**ACTIVITY:**
Return exactly the lines below, starting with the one that has "ring pip: (299, 243)" and going on through the one that has "middle pip: (513, 201)".

**DATA EXTRACTS:**
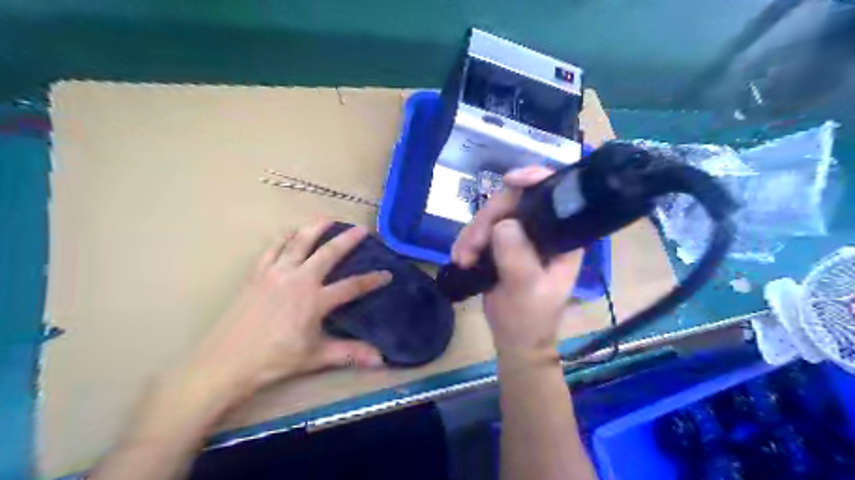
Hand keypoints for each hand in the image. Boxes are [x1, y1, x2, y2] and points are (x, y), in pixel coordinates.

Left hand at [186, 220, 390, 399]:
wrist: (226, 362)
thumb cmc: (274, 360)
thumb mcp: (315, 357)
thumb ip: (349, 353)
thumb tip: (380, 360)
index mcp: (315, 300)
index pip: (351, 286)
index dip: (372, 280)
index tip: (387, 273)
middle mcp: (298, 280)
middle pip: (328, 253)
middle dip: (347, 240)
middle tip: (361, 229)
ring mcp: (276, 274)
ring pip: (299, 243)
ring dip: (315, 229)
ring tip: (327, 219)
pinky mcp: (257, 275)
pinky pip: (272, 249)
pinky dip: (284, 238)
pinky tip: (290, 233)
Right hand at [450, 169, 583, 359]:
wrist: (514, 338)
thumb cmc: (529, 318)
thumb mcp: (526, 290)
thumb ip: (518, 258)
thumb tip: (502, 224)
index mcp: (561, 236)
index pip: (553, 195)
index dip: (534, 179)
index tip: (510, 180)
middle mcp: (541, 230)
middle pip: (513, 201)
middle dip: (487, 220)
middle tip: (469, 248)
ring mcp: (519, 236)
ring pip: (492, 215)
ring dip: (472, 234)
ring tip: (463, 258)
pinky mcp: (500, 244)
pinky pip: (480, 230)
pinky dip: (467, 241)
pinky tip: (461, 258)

* * *

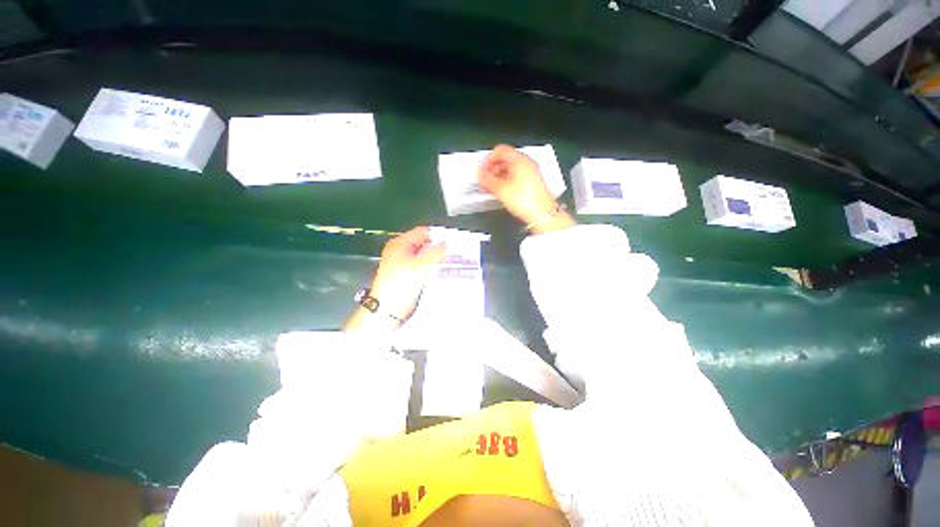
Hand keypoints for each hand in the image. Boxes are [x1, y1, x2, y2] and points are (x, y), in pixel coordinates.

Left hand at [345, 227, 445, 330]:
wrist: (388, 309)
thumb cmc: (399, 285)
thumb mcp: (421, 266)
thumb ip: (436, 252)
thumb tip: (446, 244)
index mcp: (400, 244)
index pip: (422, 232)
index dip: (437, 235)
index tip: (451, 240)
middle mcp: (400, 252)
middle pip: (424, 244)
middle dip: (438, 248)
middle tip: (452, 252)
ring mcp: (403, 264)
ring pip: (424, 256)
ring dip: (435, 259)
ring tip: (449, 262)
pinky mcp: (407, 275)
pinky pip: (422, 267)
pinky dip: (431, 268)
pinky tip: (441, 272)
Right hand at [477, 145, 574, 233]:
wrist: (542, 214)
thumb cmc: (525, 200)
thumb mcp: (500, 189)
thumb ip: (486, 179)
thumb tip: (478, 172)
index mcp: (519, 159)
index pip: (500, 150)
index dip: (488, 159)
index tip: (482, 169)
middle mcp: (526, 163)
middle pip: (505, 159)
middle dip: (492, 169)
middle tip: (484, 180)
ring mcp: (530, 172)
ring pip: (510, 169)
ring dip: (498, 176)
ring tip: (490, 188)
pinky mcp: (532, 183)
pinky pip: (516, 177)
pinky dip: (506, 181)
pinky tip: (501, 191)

**OUTPUT OF THE TASK:**
ring pip: (299, 243)
ring dip: (315, 229)
ring tip: (327, 219)
pinky mcp: (257, 275)
pinky pip: (272, 249)
pinky dip: (284, 238)
pinky tip: (290, 233)
Right hand at [450, 169, 583, 359]:
wrist: (514, 338)
thumb cmc: (529, 318)
thumb mcp: (526, 290)
thumb ip: (518, 258)
thumb tip: (502, 224)
index mcp: (561, 236)
index pip: (553, 195)
index dip: (534, 179)
index tip: (510, 180)
middle mcp: (541, 230)
middle pip: (513, 201)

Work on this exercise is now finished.